GSA Connects 2022 meeting in Denver, Colorado

Paper No. 179-3
Presentation Time: 2:10 PM

HYDROCLIMATE AND THERMOMETRY OF A REGIONAL EARLY HOLOCENE WET PERIOD RECORDED IN A UNIQUE FLUVIAL TUFA SYSTEM FROM THE LAS VEGAS VALLEY, NEVADA


SPRINGER, Kathleen1, HUDSON, Adam2 and PIGATI, Jeff1, (1)U.S. Geological Survey, Denver Federal Center, Box 25046, MS 980, Denver, CO 80225, (2)U.S. Geological Survey, Geosciences and Environmental Change Science Center, P.O. Box 25046, DFC, MS 980, Denver, CO 80225

The Las Vegas Formation contains a sequence of paleospring deposits that records more than a half million years of hydrologic fluctuations in the Las Vegas Valley. The final significant groundwater discharge event occurred during the early Holocene when spring-fed streams created a tufa-bearing fluvial network that covered ~225 km2 of the valley floor. Radiocarbon ages from organic material intercalated with the microbial precipitated tufa indicate this multi-channel braided system persisted between 10.87 and 8.52 ka. The scale of the system and the diversity of tufa fabrics represented is novel in North America and offers an excellent opportunity to gain insight into the source and temperature of groundwater discharging onto the valley floor during the early Holocene.
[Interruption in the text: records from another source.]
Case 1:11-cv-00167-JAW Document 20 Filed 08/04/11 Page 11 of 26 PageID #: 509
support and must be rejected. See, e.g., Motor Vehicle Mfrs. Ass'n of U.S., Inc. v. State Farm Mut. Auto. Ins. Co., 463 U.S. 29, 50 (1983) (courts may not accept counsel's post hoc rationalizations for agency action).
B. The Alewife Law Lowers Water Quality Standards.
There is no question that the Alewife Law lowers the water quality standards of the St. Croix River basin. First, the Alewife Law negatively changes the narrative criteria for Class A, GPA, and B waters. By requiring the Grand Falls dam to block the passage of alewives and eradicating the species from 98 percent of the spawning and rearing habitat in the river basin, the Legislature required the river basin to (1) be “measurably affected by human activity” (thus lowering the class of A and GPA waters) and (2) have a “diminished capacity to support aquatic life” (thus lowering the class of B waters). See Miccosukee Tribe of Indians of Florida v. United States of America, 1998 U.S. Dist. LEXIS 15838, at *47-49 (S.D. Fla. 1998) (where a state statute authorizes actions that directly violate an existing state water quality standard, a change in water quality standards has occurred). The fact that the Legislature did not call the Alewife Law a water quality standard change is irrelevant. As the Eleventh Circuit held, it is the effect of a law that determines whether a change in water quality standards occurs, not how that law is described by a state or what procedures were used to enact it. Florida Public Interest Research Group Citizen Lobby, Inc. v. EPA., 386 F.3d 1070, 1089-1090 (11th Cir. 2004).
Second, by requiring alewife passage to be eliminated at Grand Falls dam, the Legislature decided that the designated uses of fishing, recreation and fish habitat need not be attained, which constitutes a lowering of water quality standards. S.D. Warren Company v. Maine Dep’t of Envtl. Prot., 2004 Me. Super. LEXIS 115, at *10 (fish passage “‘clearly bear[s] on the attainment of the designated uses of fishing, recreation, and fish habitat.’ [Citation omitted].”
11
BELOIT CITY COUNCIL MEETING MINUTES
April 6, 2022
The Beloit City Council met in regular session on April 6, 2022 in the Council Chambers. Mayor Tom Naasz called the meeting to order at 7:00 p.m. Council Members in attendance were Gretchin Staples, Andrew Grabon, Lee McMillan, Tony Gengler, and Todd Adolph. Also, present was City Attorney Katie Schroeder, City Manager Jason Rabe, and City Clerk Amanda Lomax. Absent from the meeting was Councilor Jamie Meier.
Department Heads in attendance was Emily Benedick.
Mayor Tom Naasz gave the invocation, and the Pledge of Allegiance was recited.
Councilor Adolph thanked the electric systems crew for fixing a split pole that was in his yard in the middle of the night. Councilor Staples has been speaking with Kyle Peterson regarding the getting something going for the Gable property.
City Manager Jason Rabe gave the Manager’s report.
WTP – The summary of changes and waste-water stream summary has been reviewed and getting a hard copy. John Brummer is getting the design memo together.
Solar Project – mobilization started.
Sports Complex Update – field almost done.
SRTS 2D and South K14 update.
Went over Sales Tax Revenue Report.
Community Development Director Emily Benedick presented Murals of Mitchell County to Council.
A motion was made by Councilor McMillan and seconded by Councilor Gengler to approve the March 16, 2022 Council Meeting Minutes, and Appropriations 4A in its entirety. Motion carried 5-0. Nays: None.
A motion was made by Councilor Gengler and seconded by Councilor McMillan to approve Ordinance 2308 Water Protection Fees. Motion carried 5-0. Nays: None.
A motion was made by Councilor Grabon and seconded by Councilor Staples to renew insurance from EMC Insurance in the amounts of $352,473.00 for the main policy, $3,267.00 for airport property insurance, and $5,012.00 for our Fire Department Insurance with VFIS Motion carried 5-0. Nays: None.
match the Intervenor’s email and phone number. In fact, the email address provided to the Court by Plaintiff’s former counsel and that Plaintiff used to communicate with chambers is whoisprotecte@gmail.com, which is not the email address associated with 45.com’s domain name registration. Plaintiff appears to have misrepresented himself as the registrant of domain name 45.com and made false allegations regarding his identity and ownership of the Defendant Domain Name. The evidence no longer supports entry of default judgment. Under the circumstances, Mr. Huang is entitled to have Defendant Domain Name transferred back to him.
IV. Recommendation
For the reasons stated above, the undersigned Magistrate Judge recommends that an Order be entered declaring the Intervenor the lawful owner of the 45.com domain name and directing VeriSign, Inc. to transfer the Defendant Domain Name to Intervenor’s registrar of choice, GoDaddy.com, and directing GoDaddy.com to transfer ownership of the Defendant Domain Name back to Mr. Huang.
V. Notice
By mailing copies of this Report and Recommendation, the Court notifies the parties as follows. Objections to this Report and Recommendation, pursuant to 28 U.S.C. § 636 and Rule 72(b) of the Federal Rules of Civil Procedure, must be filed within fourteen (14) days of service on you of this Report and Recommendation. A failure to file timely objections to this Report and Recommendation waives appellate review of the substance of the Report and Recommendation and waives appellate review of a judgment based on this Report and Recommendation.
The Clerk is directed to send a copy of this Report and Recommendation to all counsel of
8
We measured oxygen and carbon isotopic compositions and determined clumped isotope paleotemperatures for early Holocene tufa at 672 m and from tufa forming today at Cold Creek Spring at 1930 m in the Spring Mountains. Modern tufa yielded d18O and d13C values that are consistent with the fossil tufa. Predicted d18O values of the host waters are also consistent with measured d18O values at Cold Creek Spring, implying similar source waters as well as equilibrium conditions of the tufa carbonate precipitation. Clumped isotope temperatures of Cold Creek tufa range from 12±4 to 17±3 °C, which align with measured summer temperatures (12-16 °C) of the emergent groundwater. The early Holocene tufa yielded clumped isotope temperatures ranging from 11±3 to 20±3 °C, indicating cold spring water flowed in streams on the valley floor and tufa precipitated at temperatures that occur only at mountain elevations today. Calculated summer air temperatures in the Las Vegas Valley were on average nearly ten degrees cooler than summer air temperatures recorded thus far during the 21st century. Clumped isotopic thermometry of precisely dated tufa provides a new source of high-resolution data to interpret hydroclimate and paleoenvironmental conditions during the early Holocene. Combined with nearby paleospring, pluvial lake and speleothem records, our results support an early Holocene wet period in the southern Great Basin and show that millennial-scale regional hydroclimate variations supersede those driven solely by insolation.